● **WHAT THE TASK REQUIRES**
Look through the records and copy each line with the string "您需要正确关闭" in it.
RECORD EXCERPTS below:
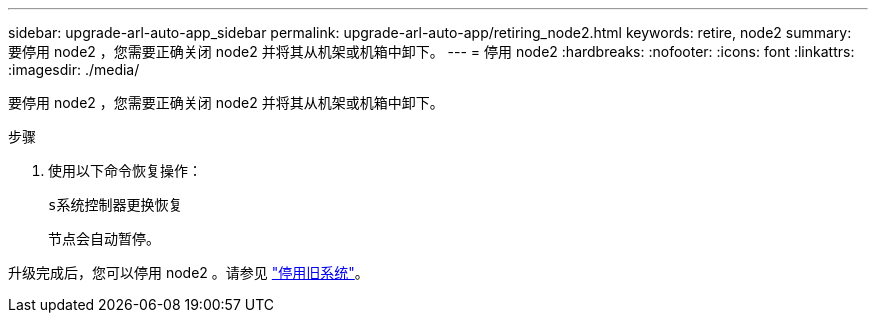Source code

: ---
sidebar: upgrade-arl-auto-app_sidebar 
permalink: upgrade-arl-auto-app/retiring_node2.html 
keywords: retire, node2 
summary: 要停用 node2 ，您需要正确关闭 node2 并将其从机架或机箱中卸下。 
---
= 停用 node2
:hardbreaks:
:nofooter: 
:icons: font
:linkattrs: 
:imagesdir: ./media/


[role="lead"]
要停用 node2 ，您需要正确关闭 node2 并将其从机架或机箱中卸下。

.步骤
. 使用以下命令恢复操作：
+
`s系统控制器更换恢复`

+
节点会自动暂停。



升级完成后，您可以停用 node2 。请参见 link:decommissioning_the_old_system.html["停用旧系统"]。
End of RECORD EXCERPTS.
● **SOLUTION TO THIS EXERCISE**
summary: 要停用 node2 ，您需要正确关闭 node2 并将其从机架或机箱中卸下。 
要停用 node2 ，您需要正确关闭 node2 并将其从机架或机箱中卸下。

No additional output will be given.